Univention Bugzilla – Bug 42531
Check reason of failure of user access to files in samba share
Last modified: 2019-01-03 07:23:17 CET
It would be useful to have a tool that can be run to discover the reason, why a user cannot (or can) access a file in a samba share. Use cases: * an issue accessing a file in a subdirectory, e.g. due to lack of access permissions on a parent directory, e.g. due to nesting of shares * an issue with GPO ACLs in sysvol share Motivation: We have had support cases where users reported problems for some users or user groups to access some files in some (Samba) file share. In the cases I recall this was due to a lack of access permission to a parent directory for that user or group. In these cases this was caused by the customer who had configured a setup of nested (Samba) file shares, i.e. the customer created second share with a backing directory that was a subdirectory of another share (or the other way around). In these cases a tool would have been useful that would answer the question "why can this user not access that particular file". A tool like that should check these layers: 1. the frontend server access on SMB level (smbclient) to that file 2. the backend access on Linux filesystem level to that file 3. the NTACLs of the file and the containing directory 4. the fACLs of the file and the containing directories (possibly also setGID) 5. check if Posix IDs in fACL match SIDs in NTACL (Note: Samba always updates the fACLs in case the NTACLs are modified and it updates the NTACLs in case the fACLs have been changed behind its back) 6. check if the Samba share has some nasty options set (force user etc.) 7. check if the share is nested below another share (which may have options set) I would recommend implementing the basic check methods as a python module wich can later be reused in a separate general share monitoring tool which may e.g. be used via UMC System Diagnostic or via Nagios. To make the difference clear: That tool would probably not be an audit (or IDS) tool which checks everything of the above for each possible user, but that tool would only check 5 and 7 as a first step and thus would not be able to answer the support question stated above.

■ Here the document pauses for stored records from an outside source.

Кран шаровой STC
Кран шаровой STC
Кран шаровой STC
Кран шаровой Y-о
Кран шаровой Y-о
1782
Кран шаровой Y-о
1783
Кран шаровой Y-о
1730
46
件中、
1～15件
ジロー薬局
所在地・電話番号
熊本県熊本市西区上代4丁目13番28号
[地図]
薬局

FYI: For the GPO case samba-tool sysvolcheck can check the consistency of NTACLs against the nTSecurityDesciptors in Samba/AD (when Bug 33163 gets fixed).
Cut&paste error in comment above: I wanted to refer to Bug 39633
Created attachment 8817 [details] Check file access per SMB and direct FS acces and try to find the problem cause. The attached script tries to find and diagnose problems while accessing files over SMB, as described in comment c0. NT ACLs are checked as described in https://msdn.microsoft.com/en-us/library/aa446683(v=vs.85).aspx . Posix ACLs require the package `python-pylibacl` and are evaluated as in `man acl` - ACCESS CHECK ALGORITHM.

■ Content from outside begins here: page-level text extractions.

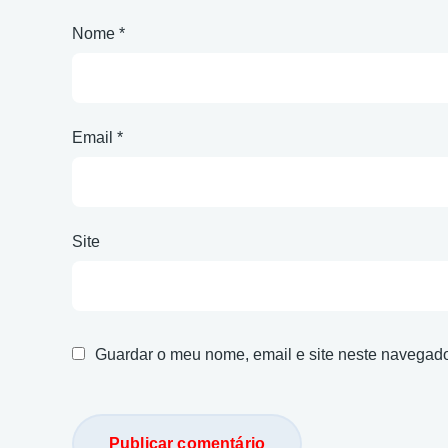
Nome
*
Email
*
Site
Guardar o meu nome, email e site neste navegado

Created attachment 8838 [details] check_file_access.py.diff I just tried it and received this trivial traceback. A few more suggestions in the attached diff. root@master10:~# ./check_file_access.py --is-smb-path --no-filesystem --no-share-configuration --verbose --user user1 --privileged-user Administrator "//localhost/user1/Sicherung E" Password for user1: Password for Administrator: Traceback (most recent call last): File "./check_file_access.py", line 865, in <module> main() File "./check_file_access.py", line 860, in main path = resolve_smb_path_to_local_path(path, user=args.user) TypeError: resolve_smb_path_to_local_path() got an unexpected keyword argument 'user' Also, can't we detect --is-smb-path via path.startswith('//')?
Created attachment 8839 [details] Check file access per SMB and direct FS acces and try to find the problem cause. Applied some of the changes and fixed other issues: - (Slightly) better error messages - SMB path detection via path.startswith("//") + new flag `--force-local-path` to disable the detection - handling of non-existing files and directories - handling of the SMB root directory while access check
Created attachment 8840 [details] Check file access per SMB and direct FS acces and try to find the problem cause. Fixing an invalid `os.listdir()` call.
This issue has been filled against UCS 4.1. The maintenance with bug and security fixes for UCS 4.1 has ended on 5st of April 2018. Customers still on UCS 4.1 are encouraged to update to UCS 4.3. Please contact your partner or Univention for any questions. If this issue still occurs in newer UCS versions, please use "Clone this bug" or simply reopen the issue. In this case please provide detailed information on how this issue is affecting you.